Thank you Andrew!
The multiplier 6 was pre-existent, and I don't really want to change
behavior in this legacy class.
The high limit of (Integer.MAX_VALUE - 20) was arbitrarily chosen.
I don't think it matters much in this case, but I can change it to
(Integer.MAX_VALUE - 8), which is used in several other places.
I've just updated the code in-place to make the intent of the fix more
clear.
Could you please check it if it looks better now?
http://cr.openjdk.java.net/~igerasim/8225397/00/webrev/
Thanks in advance!
Ivan
On 6/6/19 3:57 AM, Andrew Haley wrote:
On 6/6/19 10:18 AM, Ivan Gerasimov wrote:
Hello!
It is yet another instance of integer overflow under certain extreme
circumstances.
This time it is when calculating the initial capacity of a StringBuilder
in BitSet.toString.
If there are too many elements in the set, we can't do much anyway.

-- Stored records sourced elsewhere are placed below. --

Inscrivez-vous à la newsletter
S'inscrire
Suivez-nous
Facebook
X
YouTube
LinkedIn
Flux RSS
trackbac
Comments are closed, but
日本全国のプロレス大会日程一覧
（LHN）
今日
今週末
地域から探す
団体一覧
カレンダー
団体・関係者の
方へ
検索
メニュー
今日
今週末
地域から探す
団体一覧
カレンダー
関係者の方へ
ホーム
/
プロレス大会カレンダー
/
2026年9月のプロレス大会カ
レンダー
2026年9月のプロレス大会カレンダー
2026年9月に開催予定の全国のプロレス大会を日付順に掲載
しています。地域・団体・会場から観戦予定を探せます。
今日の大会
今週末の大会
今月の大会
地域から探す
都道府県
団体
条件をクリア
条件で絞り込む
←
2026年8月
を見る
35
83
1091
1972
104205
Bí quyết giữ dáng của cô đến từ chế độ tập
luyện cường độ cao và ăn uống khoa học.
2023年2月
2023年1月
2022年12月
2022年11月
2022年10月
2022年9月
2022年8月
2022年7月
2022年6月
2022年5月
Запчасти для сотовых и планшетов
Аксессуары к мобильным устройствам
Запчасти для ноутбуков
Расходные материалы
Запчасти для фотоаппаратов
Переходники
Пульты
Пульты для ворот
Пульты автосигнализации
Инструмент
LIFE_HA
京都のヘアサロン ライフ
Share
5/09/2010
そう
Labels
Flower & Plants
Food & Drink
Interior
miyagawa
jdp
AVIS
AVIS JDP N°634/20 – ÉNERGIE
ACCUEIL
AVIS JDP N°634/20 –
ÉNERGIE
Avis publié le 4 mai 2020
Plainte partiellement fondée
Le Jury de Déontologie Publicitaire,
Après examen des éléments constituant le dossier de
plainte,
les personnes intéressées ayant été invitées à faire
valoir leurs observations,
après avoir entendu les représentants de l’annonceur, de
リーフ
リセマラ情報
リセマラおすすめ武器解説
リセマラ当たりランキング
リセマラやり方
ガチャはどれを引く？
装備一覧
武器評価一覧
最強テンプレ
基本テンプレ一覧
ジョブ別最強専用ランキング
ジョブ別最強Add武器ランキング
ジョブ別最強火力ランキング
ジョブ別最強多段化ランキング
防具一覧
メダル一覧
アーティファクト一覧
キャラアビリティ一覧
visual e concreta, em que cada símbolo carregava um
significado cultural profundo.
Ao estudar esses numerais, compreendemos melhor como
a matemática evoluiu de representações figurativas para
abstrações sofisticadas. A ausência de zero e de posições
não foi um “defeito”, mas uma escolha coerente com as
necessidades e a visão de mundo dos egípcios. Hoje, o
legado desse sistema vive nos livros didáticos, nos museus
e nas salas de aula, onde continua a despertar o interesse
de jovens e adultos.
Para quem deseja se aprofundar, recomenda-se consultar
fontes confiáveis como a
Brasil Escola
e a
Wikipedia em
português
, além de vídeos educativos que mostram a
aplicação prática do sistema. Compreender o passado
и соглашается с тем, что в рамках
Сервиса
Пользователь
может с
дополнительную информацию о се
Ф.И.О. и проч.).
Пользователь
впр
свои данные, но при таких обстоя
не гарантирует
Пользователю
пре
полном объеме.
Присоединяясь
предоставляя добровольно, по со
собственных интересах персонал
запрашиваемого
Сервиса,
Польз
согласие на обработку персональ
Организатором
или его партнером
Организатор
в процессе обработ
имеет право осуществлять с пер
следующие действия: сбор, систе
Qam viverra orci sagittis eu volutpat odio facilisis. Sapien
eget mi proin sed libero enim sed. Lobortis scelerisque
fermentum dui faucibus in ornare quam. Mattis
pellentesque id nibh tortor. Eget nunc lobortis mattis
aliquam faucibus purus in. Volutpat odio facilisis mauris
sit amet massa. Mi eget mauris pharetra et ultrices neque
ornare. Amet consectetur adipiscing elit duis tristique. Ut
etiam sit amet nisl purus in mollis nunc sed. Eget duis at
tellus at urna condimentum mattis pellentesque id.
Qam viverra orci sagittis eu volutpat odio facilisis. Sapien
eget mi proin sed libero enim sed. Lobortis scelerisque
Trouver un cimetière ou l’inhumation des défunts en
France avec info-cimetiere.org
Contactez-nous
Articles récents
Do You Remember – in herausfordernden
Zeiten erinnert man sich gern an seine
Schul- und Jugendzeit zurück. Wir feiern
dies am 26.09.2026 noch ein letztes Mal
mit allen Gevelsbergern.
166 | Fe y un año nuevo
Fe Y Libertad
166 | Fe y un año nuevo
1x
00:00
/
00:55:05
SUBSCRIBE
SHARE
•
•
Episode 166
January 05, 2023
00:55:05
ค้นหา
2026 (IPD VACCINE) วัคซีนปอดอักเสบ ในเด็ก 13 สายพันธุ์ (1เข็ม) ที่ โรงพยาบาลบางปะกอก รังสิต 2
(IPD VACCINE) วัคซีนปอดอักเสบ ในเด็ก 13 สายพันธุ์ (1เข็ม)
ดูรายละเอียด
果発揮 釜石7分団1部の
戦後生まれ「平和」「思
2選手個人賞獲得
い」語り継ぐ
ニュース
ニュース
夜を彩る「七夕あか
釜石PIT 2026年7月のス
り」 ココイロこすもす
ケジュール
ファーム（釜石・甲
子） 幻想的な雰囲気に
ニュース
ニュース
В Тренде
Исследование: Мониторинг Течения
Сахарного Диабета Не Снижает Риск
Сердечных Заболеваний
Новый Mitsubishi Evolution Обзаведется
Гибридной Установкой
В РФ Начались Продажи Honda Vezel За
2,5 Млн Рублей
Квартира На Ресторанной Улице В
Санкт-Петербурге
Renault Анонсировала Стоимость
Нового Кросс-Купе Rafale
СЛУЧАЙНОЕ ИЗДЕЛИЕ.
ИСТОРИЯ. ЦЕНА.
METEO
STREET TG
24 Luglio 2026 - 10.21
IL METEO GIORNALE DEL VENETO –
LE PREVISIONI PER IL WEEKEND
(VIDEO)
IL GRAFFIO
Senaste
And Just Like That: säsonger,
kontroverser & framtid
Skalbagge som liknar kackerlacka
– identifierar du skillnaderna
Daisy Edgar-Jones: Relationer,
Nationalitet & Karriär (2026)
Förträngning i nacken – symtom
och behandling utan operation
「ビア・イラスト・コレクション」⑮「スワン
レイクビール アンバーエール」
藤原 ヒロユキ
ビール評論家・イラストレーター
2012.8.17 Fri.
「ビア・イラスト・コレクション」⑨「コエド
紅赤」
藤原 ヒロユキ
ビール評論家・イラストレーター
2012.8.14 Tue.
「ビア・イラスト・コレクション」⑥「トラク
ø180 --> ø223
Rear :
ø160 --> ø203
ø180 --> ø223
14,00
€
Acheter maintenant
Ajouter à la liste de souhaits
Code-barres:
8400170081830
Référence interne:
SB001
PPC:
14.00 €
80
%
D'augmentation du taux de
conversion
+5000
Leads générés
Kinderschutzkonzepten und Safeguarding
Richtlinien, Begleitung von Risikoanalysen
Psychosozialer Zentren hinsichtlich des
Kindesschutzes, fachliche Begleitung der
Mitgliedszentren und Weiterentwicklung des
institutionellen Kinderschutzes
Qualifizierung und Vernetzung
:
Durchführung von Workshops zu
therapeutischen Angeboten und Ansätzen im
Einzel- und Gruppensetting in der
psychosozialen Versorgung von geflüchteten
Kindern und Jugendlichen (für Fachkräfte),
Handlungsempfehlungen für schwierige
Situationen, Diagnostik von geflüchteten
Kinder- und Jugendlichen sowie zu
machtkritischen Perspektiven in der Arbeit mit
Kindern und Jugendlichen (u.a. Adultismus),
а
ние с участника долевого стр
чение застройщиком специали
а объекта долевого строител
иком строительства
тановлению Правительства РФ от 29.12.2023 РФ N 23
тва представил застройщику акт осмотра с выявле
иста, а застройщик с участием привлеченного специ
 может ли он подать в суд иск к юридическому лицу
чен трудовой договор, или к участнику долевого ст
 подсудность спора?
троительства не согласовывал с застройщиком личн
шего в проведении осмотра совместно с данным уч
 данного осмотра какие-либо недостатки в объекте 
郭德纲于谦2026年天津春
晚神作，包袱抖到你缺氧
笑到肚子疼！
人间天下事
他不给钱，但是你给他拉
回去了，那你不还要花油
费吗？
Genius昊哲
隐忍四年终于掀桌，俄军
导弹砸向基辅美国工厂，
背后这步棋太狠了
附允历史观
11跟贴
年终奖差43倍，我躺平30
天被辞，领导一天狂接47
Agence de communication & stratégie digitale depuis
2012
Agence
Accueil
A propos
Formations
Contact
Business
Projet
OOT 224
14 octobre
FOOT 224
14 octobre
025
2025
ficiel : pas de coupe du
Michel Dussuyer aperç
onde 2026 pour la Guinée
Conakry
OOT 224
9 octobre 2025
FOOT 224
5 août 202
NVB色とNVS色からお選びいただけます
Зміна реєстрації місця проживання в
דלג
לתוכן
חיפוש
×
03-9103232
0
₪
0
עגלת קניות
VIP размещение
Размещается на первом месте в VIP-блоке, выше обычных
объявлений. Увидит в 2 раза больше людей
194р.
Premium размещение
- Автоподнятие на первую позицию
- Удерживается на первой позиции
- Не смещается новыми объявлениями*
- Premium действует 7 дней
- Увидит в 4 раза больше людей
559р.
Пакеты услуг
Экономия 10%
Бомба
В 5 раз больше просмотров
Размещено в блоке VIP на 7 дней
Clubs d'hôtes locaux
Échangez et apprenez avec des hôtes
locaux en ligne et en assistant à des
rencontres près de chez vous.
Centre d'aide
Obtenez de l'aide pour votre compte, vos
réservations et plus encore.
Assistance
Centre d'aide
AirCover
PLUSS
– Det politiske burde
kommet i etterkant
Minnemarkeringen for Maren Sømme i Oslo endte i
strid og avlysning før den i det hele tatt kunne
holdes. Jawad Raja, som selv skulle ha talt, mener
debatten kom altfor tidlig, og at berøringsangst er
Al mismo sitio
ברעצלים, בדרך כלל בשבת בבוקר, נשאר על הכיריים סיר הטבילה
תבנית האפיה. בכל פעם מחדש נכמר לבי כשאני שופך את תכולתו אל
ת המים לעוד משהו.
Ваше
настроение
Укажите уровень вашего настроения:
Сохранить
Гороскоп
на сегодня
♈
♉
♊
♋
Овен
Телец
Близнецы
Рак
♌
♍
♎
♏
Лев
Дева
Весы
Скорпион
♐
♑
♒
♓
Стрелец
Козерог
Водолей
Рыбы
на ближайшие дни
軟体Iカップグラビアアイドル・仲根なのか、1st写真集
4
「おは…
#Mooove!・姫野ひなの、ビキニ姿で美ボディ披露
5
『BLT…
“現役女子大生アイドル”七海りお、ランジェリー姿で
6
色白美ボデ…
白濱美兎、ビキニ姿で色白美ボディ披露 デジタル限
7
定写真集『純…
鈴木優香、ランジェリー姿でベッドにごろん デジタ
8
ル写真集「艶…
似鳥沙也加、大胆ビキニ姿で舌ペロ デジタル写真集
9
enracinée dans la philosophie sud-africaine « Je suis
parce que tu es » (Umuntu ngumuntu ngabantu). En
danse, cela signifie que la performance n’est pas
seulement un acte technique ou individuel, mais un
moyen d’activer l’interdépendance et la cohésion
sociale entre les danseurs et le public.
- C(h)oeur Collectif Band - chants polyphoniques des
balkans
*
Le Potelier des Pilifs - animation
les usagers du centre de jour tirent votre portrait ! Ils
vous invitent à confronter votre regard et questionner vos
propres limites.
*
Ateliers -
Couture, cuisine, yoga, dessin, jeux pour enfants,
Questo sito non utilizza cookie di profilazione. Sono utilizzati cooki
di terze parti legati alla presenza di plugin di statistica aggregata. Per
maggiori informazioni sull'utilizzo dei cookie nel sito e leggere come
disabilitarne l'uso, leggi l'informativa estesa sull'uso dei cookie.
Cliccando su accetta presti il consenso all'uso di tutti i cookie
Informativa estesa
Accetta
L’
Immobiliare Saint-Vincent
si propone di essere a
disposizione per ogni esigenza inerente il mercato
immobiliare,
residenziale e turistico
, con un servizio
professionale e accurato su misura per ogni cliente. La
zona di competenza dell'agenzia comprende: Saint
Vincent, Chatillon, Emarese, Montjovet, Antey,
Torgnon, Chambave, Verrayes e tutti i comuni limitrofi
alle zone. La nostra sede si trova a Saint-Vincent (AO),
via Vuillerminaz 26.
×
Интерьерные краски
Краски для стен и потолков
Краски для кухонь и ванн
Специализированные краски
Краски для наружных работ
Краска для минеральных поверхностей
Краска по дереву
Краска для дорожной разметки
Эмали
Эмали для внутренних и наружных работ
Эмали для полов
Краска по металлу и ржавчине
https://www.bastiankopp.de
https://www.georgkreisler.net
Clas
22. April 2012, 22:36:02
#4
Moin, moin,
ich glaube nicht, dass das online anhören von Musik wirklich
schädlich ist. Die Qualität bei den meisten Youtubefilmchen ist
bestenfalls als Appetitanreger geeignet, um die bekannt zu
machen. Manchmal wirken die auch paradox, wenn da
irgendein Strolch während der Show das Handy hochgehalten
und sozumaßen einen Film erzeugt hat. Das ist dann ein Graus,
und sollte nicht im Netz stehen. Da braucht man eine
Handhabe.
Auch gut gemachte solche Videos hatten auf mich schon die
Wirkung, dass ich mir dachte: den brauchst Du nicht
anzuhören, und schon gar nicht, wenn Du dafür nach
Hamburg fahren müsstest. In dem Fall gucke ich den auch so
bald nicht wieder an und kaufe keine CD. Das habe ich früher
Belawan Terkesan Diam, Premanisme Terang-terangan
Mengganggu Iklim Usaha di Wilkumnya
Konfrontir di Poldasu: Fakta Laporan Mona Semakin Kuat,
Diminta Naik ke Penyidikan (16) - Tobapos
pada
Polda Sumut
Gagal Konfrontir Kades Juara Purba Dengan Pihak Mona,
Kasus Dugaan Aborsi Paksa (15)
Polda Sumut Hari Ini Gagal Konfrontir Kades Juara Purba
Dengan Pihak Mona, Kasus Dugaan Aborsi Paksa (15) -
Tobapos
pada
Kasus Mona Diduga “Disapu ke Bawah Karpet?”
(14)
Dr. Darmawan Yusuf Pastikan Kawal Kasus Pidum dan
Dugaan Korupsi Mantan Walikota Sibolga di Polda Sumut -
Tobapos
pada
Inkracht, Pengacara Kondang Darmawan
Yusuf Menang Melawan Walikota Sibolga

The best effort is to avoid confusing NegativeArraySizeException and let
the method throw OOM.
Would you please help review the fix?
BUGURL: https://bugs.openjdk.java.net/browse/JDK-8225397
WEBREV: http://cr.openjdk.java.net/~igerasim/8225397/00/webrev/
@@ -1184,7 +1184,9 @@
int numBits = (wordsInUse > 128) ?
cardinality() : wordsInUse * BITS_PER_WORD;
- StringBuilder b = new StringBuilder(6*numBits + 2);
+ int sizeHint = (numBits <= (Integer.MAX_VALUE - 22) / 6) ?
+ 6 * numBits + 2 : Integer.MAX_VALUE - 20;
+ StringBuilder b = new StringBuilder(sizeHint);
b.append('{');
int i = nextSetBit(0);
This needs a comment. What is significant about 6 and 22?